An assistant professor of biochemistry and molecular biology in the Franklin College of Arts and Sciences, Kannan is a member of the UGA Cancer Center and the UGA Institute of Bioinformatics. He was named a Georgia Cancer Coalition Distinguished Cancer Scholar in 2009. A seed grant from GCC provided data for the project.
His laboratory will analyze the mutations identified in an important class of proteins called tyrosine kinases, which turn “on” and “off” signals responsible for cell growth and survival and have been implicated in human cancers.
“By identifying mutations that show up consistently in hundreds of different tumors of the same type, scientists will be able to pinpoint additional driver mutations of specific cancers,” he said. “These mutations may present new drug targets for cancer therapies.”

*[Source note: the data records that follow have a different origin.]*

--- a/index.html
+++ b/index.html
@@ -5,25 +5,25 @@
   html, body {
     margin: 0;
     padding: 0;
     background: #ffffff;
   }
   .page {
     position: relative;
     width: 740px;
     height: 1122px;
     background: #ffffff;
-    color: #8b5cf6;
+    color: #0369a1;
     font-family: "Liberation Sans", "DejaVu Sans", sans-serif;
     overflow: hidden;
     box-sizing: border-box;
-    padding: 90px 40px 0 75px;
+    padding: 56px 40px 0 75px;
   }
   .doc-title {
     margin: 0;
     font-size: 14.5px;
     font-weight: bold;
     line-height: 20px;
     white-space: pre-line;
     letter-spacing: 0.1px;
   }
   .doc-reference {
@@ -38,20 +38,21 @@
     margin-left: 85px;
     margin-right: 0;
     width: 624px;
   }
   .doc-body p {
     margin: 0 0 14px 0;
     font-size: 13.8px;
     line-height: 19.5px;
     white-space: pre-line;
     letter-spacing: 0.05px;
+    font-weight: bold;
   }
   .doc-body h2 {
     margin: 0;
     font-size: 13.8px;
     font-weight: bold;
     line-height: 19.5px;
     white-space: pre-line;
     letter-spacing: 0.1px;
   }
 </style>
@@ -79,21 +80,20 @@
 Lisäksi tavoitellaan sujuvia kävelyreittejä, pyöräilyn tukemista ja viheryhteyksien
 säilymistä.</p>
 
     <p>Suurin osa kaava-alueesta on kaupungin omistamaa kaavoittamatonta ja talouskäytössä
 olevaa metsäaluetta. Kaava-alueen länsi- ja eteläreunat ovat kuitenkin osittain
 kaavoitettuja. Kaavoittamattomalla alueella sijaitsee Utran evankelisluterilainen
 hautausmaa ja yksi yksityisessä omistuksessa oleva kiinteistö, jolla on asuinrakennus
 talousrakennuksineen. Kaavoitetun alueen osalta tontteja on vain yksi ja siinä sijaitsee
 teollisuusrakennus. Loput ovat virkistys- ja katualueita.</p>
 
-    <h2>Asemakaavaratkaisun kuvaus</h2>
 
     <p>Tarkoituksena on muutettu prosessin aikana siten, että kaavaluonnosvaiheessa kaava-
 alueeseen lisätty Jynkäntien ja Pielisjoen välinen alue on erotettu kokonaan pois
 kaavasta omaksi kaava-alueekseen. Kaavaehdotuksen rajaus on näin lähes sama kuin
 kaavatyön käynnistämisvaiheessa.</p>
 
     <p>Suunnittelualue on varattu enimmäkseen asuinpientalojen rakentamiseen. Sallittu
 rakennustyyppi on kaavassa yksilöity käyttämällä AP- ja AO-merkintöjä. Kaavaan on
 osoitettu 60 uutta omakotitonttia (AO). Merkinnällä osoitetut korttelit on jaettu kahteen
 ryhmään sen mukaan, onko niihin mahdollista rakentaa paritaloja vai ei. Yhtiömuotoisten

Scientists have discovered inhibitors that successfully block mutations caused by tyrosine kinases. One example is the Food and Drug Administration-approved drug Gleevec, which targets the tyrosine kinase protein that can cause a number of cancers, including chronic myelogenous leukemia.
While recent advances in genome sequencing have made finding these driver mutations possible, substantive computing power is required to make sense of the millions of mutations.

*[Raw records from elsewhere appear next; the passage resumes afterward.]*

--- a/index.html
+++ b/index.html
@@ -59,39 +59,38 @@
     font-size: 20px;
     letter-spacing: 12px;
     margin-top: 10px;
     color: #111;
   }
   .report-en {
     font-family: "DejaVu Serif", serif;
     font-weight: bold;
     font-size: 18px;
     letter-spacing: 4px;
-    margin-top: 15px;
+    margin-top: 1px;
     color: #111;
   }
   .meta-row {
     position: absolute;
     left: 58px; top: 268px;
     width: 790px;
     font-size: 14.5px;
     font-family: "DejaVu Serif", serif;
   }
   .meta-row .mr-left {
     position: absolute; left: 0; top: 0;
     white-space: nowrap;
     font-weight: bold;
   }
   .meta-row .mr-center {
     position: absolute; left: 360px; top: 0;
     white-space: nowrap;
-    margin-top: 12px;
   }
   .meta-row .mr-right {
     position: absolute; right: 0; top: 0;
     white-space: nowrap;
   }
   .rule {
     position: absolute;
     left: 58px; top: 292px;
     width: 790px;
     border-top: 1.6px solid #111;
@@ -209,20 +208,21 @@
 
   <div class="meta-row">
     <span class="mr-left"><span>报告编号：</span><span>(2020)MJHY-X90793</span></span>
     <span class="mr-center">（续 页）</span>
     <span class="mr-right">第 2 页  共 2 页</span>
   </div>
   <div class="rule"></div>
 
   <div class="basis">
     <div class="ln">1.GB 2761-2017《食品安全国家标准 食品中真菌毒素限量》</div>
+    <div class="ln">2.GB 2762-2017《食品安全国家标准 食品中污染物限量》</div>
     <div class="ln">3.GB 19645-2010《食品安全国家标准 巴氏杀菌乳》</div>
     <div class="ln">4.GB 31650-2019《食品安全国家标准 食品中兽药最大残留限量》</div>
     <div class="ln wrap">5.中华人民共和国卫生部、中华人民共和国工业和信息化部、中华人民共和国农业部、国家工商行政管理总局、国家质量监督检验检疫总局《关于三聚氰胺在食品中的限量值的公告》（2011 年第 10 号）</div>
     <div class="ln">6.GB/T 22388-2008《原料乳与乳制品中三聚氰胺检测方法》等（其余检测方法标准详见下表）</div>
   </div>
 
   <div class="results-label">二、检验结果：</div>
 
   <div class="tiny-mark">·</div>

With the advent of recent computing techniques, however, scientists are able to keep pace with the flood of data stemming from genomic studies.

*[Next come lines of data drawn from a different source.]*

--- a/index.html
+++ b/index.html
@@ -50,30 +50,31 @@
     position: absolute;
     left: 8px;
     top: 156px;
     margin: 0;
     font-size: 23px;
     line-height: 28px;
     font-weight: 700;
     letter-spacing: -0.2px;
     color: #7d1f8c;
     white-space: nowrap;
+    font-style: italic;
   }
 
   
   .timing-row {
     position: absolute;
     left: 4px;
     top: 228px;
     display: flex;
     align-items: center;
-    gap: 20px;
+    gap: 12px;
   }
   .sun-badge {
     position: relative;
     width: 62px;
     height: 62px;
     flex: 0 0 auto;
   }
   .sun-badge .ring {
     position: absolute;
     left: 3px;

In collaboration with Krzysztof J. Kochut, professor of computer science at UGA, Kannan also will develop an automated computational pipeline to rapidly and consistently annotate more than 500 tyrosine kinase mutations identified in cancer genome sequencing studies.
“We believe that an integrative, or systems biology, approach is essential to understand the regulatory complexity of protein kinases,” Kannan said. “Ultimately, we hope this approach will provide new therapeutic strategies for targeting abnormally regulated kinases in human cancers.”